Traveling by bicycle through what was then Yugoslavia in December of 1983, my Midwestern American naivete about the world was shaken as I experienced the “Second World”– Cold War parlance for the industrial, communist-socialist countries– for the first time. I wasn’t in Ohio anymore. On the road near Mostar, toothless old women led mules laden with loosely-piled hay. They stared at my fair hair and my Raleigh 12-speed– both marvelously out of place, there and then.
The impression that marks my memory of that Yugoslavia? Crumbly, shabby, dirty, poor– and full of guns: guns on soldiers, pictures of guns, children playing with toy guns, and guns in shopfronts. It seemed like a place that had the tools to become violent, and none of wealth’s satiating, anesthetizing effect to buffer against carrying it out.
It looked like a place ready to fight. And, as it turns out, that’s what it did– all through the 1990s.
Gaza is similar, in that the weapons are plentiful (or, if depleted, have many willing suppliers), and the economic prospects are poor for a different future for its people.
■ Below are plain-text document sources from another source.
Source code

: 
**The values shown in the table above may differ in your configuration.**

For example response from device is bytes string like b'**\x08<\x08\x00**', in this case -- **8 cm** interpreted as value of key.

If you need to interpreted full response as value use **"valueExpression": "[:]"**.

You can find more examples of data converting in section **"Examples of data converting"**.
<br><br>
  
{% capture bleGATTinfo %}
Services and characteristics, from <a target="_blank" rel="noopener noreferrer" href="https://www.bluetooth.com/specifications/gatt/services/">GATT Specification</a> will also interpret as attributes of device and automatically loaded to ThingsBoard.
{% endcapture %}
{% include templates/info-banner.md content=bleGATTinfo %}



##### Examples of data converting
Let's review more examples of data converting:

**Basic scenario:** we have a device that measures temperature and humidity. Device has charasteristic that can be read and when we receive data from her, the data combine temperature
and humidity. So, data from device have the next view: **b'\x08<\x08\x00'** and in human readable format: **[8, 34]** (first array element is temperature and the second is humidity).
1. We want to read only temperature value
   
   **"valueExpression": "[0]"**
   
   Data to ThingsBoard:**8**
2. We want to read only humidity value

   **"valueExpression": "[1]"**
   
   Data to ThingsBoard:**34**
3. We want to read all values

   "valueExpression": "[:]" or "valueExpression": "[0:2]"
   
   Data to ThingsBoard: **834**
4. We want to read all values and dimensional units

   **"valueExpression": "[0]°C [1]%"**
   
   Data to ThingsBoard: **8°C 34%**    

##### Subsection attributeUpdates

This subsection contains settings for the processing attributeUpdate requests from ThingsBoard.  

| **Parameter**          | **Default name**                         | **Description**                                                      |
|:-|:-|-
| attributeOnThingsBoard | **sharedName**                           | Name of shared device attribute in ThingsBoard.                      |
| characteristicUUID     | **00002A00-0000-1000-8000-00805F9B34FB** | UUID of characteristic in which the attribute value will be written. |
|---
It doesn’t help that Hamas seems increasingly irrational (rockets towards Jerusalem? Really?) Gaza, for the foreseeable future, will continue to look like a place ready to fight. The current ceasefire may last for weeks or months, but it will not last long.
Redemption is always possible, but never probable, and certainly not inevitable. In this world–in whatever hemisphere or continent — great destruction and the suffering of innocents are more likely. The wounds and pains that people carry are deep. To see the wounds and pains of the other is the beginning step that might, perhaps, one day lead to the courage for longstanding ceasefire and peace.
GAZA CITY Reuters — With gunshots, sweets and cries of victory, Palestinians in the Gaza Strip poured into the streets to celebrate a ceasefire deal on Wednesday which ended eight days of deadly fighting.
After being stuck at home for days for fear of Israeli airstrikes, tens of thousands of Palestinians crowded into cars and doubled up on motorcycles, waving flags and chanting for Hamas, Israel’s main adversary and rulers of the Gaza Strip.
Women leaned over balconies ululating with joy as children stuffed four-abreast in the open trunks of cars clapped and sent out hoarse screams of “God is Great!”.